YOUR ASSIGNMENT: Find every line of the data below that has "Адміністративно" in it. Reply with the number only.

### RECORDS SHOWN

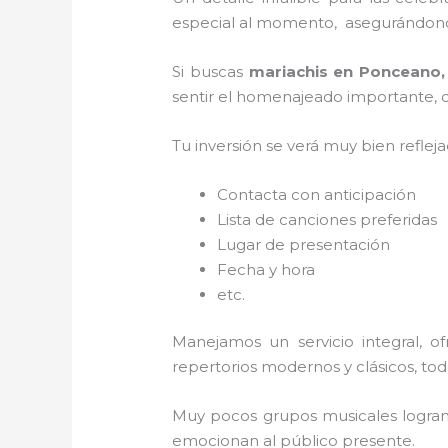
especial al momento, asegurándonos
Si buscas
mariachis en Ponceano
sentir el homenajeado importante, co
Tu inversión se verá muy bien reflej
Contacta con anticipación
Lista de canciones preferidas
Lugar de presentación
Fecha y hora
etc.
Manejamos un servicio integral, o
repertorios modernos y clásicos, to
Muy pocos grupos musicales logran 
emocionan al público presente.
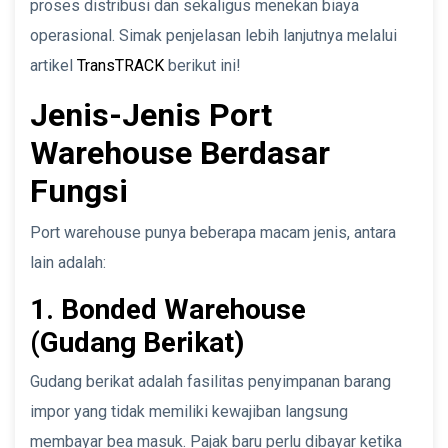
proses distribusi dan sekaligus menekan biaya
operasional. Simak penjelasan lebih lanjutnya melalui
artikel
TransTRACK
berikut ini!
Jenis-Jenis Port
Warehouse Berdasar
Fungsi
Port warehouse punya beberapa macam jenis, antara
lain adalah:
1. Bonded Warehouse
(Gudang Berikat)
Gudang berikat adalah fasilitas penyimpanan barang
impor yang tidak memiliki kewajiban langsung
membayar bea masuk. Pajak baru perlu dibayar ketika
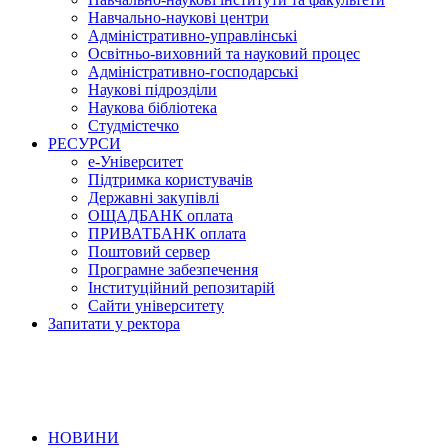
Навчально-наукові центри
Адміністративно-управлінські
Освітньо-виховний та науковий процес
Адміністративно-господарські
Наукові підрозділи
Наукова бібліотека
Студмістечко
РЕСУРСИ
е-Університет
Підтримка користувачів
Державні закупівлі
ОЩАДБАНК оплата
ПРИВАТБАНК оплата
Поштовий сервер
Програмне забезпечення
Інституційний репозитарій
Сайти університету
Запитати у ректора
НОВИНИ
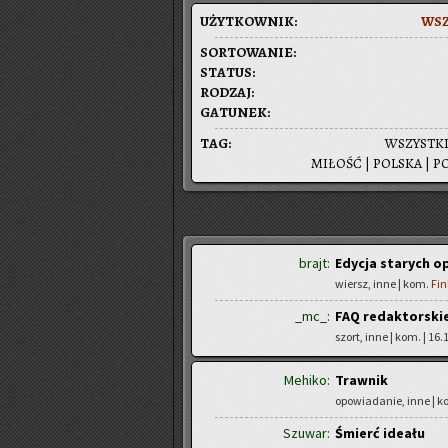
UŻYT­KOW­NIK:
WSZ
SOR­TO­WA­NIE:
STA­TUS:
RO­DZAJ:
GA­TU­NEK:
TAG:
WSZYST­K
MI­ŁOŚĆ
|
POL­SKA
|
PO
brajt:
Edycja starych 
wiersz, inne | kom.
Fin
_mc_:
FAQ redaktorski
szort, inne | kom.
| 16.
Mehiko:
Trawnik
opowiadanie, inne | 
Szuwar:
Śmierć ideału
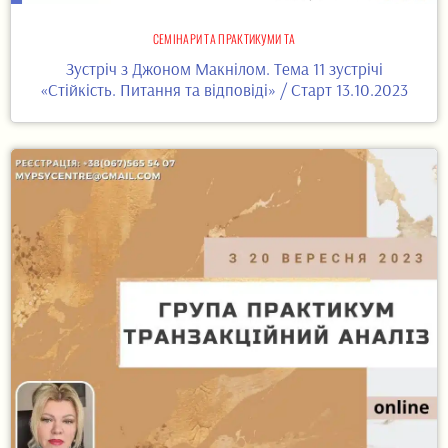
СЕМІНАРИ ТА ПРАКТИКУМИ ТА
Зустріч з Джоном Макнілом. Тема 11 зустрічі
«Стійкість. Питання та відповіді» / Старт 13.10.2023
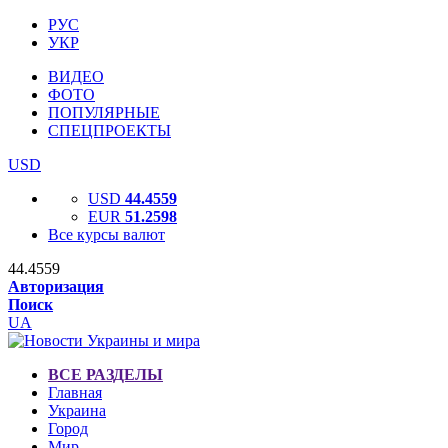
РУС
УКР
ВИДЕО
ФОТО
ПОПУЛЯРНЫЕ
СПЕЦПРОЕКТЫ
USD
USD
44.4559
EUR
51.2598
Все курсы валют
44.4559
Авторизация
Поиск
UA
ВСЕ РАЗДЕЛЫ
Главная
Украина
Город
Мир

######

SOLUTION TO THE PROBLEM: 2